**What needs to be done:** Write every record out again exactly as shown below.

**Input data:**
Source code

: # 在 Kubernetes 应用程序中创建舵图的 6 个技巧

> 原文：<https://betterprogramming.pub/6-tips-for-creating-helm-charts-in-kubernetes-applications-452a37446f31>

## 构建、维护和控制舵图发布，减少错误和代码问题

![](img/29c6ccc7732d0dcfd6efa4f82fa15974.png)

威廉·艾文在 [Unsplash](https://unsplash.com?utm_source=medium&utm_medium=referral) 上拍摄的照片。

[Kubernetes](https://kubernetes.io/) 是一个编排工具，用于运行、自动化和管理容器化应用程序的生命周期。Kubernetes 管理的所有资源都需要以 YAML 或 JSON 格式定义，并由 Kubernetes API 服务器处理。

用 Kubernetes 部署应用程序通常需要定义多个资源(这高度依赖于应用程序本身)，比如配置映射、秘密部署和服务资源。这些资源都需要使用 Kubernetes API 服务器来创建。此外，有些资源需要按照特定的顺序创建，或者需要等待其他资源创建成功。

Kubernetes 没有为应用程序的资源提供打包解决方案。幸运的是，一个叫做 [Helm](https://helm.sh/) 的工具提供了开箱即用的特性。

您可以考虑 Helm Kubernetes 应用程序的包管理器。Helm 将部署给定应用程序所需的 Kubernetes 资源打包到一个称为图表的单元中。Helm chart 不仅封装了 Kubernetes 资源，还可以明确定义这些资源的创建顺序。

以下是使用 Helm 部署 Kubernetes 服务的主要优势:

**Task output:**
Source code

: # 在 Kubernetes 应用程序中创建舵图的 6 个技巧

> 原文：<https://betterprogramming.pub/6-tips-for-creating-helm-charts-in-kubernetes-applications-452a37446f31>

## 构建、维护和控制舵图发布，减少错误和代码问题

![](img/29c6ccc7732d0dcfd6efa4f82fa15974.png)

威廉·艾文在 [Unsplash](https://unsplash.com?utm_source=medium&utm_medium=referral) 上拍摄的照片。

[Kubernetes](https://kubernetes.io/) 是一个编排工具，用于运行、自动化和管理容器化应用程序的生命周期。Kubernetes 管理的所有资源都需要以 YAML 或 JSON 格式定义，并由 Kubernetes API 服务器处理。

用 Kubernetes 部署应用程序通常需要定义多个资源(这高度依赖于应用程序本身)，比如配置映射、秘密部署和服务资源。这些资源都需要使用 Kubernetes API 服务器来创建。此外，有些资源需要按照特定的顺序创建，或者需要等待其他资源创建成功。

Kubernetes 没有为应用程序的资源提供打包解决方案。幸运的是，一个叫做 [Helm](https://helm.sh/) 的工具提供了开箱即用的特性。

您可以考虑 Helm Kubernetes 应用程序的包管理器。Helm 将部署给定应用程序所需的 Kubernetes 资源打包到一个称为图表的单元中。Helm chart 不仅封装了 Kubernetes 资源，还可以明确定义这些资源的创建顺序。

以下是使用 Helm 部署 Kubernetes 服务的主要优势:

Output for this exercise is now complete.